Exercise tasks
1. What language does the Python regex guide say inspired Python's regular expressions?
2. Please say whether each statement agrees with the Python regex guide, answering yes or no and quoting the words that decide it. (a) The phone number is stored in a variable named my_phone_number. (b) The loop that converts each character with int() is described as the easiest approach. (c) .isdigit() is a built-in method of Python strings.
3. Carry the Python regex guide forward from its final line of code.

Regular expressions are intimidating and take some time to wrap your head around. So I created this guide as a way to unpack how to effectively use Regular Expressions in Python. Many of these regex patterns and concepts overlap to other languages especially since Python regex was inspired by Perl.

Let's look at some code.

Watch this tutorial on youtube, in this project, or at the bottom of this page.

python

my_phone_number = "555-867-5309"

How do we get all the numbers (not the dashes -) from the above string? Let's first talk about the harder and more amateur way to do it:

python

numbers = []
for char in my_phone_number:
    number_val = None
    try:
        number_val = int(char)
    except:
        pass
    if number_val != None:
        numbers.append(number_val)

numbers_as_str = "".join([f"{x}" for x in numbers])
numbers_as_str

'5558675309'

Here's another way your intuition make take you:

python

numbers_as_str2 = my_phone_number.replace("-", "")
numbers_as_str2

'5558675309'

Finally, Python Strings (str) have a built-in method .isdigit() that can be applied to verify if the string contains a number or not. Here's how it's done:

python

numbers_as_str3 = "".join([f"{x}" for x in my_phone_number if x.isdigit()])
numbers_as_str3

'5558675309'

All of these methods are valid in that they achieve the goal but there's a more practical and robust way to do this.

And that's with regular expressions. Let's see our first regex example:

python

import re # the built-in regex library

pattern = r"\d+"

Extracted information
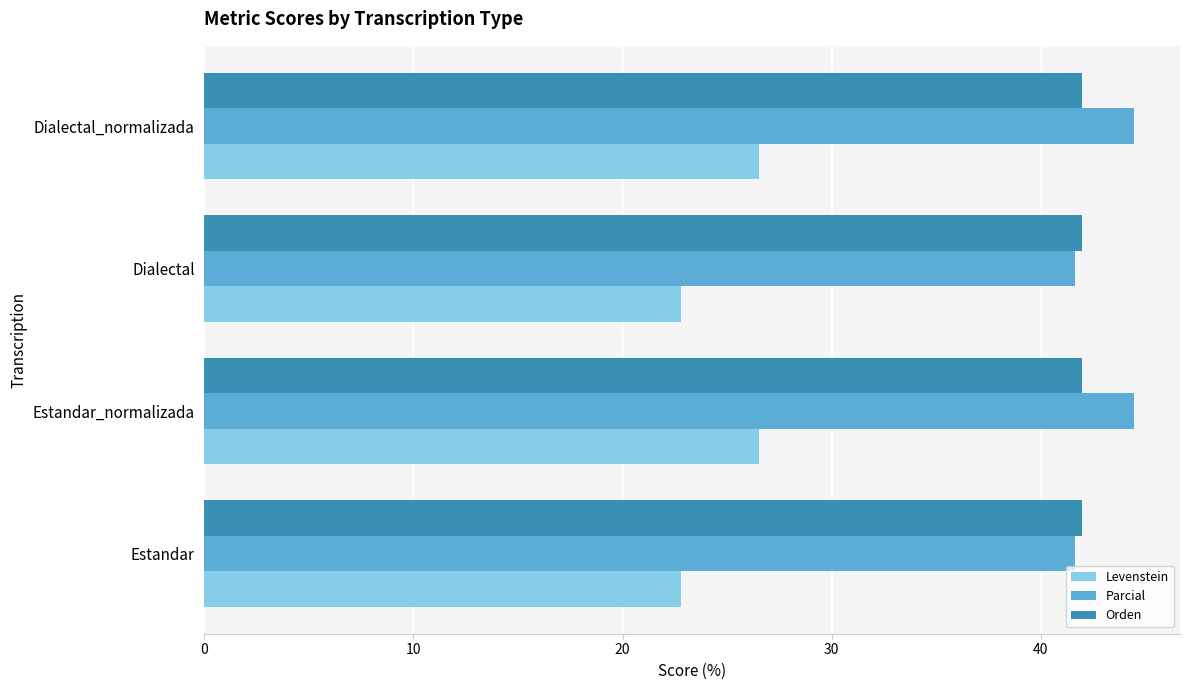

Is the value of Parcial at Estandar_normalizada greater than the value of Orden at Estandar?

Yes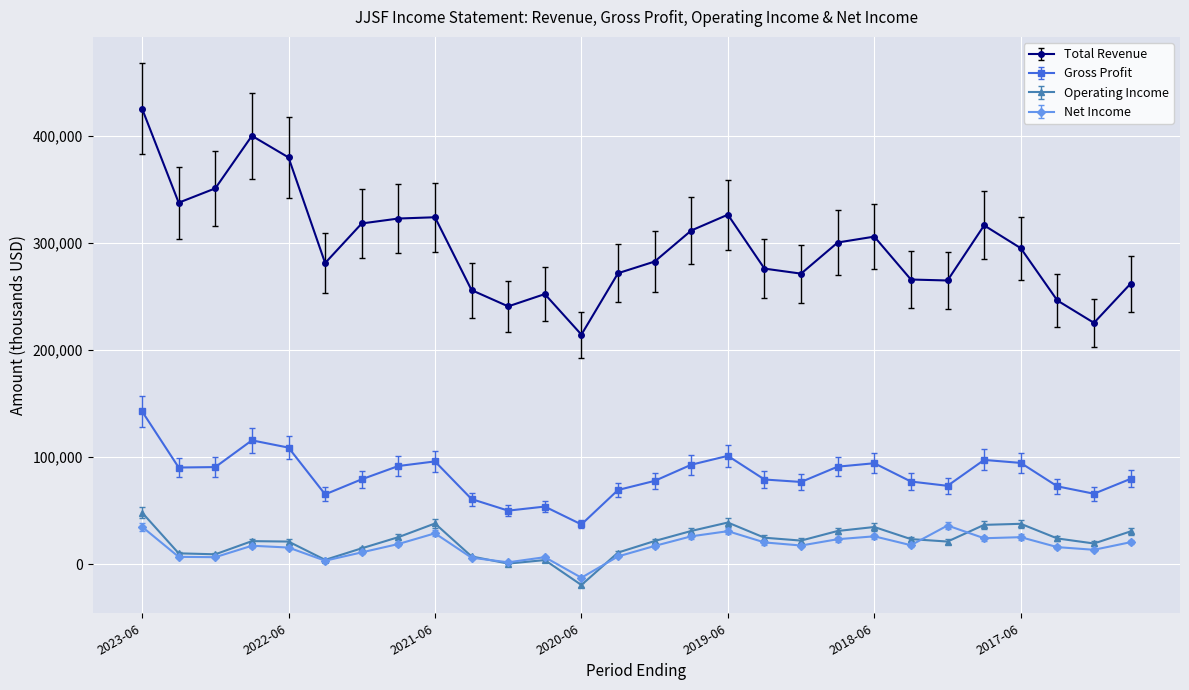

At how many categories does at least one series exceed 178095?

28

Expected responses
1. Perl.

2.
(a) Yes: "my_phone_number = "555-867-5309""
(b) No: "the harder and more amateur way to do it"
(c) Yes: "Python Strings (str) have a built-in method .isdigit()"

3.
matches = re.findall(pattern, my_phone_number)
matches

['555', '867', '5309']

The re.findAll method actually illustrates a much better result --> each group of numbers has been parsed out by default.

To me, it's easier to infer that ['555', '867', '5309'] is a phone number over something like 5558675309. That's because I'm from the USA and that's how we typically group numbers.

We still haven't gotten to the core reason as to why we use regex. Let's think of another example.

python

my_other_phone_numbers = "Hi there, my home number is 555-867-5309 and my cell number is +1-555-555-0007."

pattern = r"\d+"
matches = re.findall(pattern, my_other_phone_numbers)
matches

['555', '867', '5309', '1', '555', '555', '0007']

The numbers ['555', '867', '5309', '1', '555', '555', '0007'] are much more challenging to distinguish a list of phone numbers within a string. The length of that string was only 79 characters (including spaces/punctuation). Imagine if we had thousands of characters?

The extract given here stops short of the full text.